§ **To do**
Looking at the data below, count the lines that contain the string "Layer". Write only the total.
** Opening The data block **
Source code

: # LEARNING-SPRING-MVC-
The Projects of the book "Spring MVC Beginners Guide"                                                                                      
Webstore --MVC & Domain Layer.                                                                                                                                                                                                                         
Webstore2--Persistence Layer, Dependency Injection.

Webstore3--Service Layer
** Closing The data block **
§ **Solution**
3